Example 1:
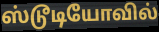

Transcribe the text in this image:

ஸ்டூடியோவில்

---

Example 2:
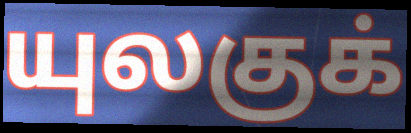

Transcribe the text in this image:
-------
## To do:
Format every line of the listing above as a numbered list, skipping blank lines and leaving out the pictures.

## Exercise answer:
1. Example 1:
2. Transcribe the text in this image:
3. ஸ்டூடியோவில்
4. ---
5. Example 2:
6. Transcribe the text in this image:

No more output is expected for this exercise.